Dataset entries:
********

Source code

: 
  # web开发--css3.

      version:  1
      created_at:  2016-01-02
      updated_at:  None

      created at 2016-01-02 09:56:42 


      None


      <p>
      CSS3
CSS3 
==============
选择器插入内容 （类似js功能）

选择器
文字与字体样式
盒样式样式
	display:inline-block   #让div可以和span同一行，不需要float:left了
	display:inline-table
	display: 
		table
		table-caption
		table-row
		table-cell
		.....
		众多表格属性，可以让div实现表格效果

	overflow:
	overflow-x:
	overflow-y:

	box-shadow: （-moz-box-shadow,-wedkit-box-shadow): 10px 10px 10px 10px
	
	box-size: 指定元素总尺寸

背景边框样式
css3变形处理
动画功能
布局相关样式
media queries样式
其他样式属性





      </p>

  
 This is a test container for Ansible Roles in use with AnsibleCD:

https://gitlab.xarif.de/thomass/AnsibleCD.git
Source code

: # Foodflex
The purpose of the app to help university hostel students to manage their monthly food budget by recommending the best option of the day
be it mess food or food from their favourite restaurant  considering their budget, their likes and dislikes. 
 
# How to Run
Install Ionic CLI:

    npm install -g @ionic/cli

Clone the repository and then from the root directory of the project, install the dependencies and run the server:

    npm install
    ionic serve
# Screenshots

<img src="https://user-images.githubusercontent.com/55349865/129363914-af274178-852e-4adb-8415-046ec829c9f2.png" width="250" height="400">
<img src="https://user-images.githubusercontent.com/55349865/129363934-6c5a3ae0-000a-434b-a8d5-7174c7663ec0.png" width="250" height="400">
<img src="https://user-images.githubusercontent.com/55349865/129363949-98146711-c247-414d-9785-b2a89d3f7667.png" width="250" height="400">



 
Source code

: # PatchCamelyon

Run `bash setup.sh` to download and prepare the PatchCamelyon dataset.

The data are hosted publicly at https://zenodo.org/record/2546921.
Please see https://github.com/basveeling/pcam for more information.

********

ABOUT THIS EXERCISE:
Find the lines in the data that include "from", then copy each of them.

SOLUTION FOR THIS EXERCISE:
be it mess food or food from their favourite restaurant  considering their budget, their likes and dislikes. 
Clone the repository and then from the root directory of the project, install the dependencies and run the server:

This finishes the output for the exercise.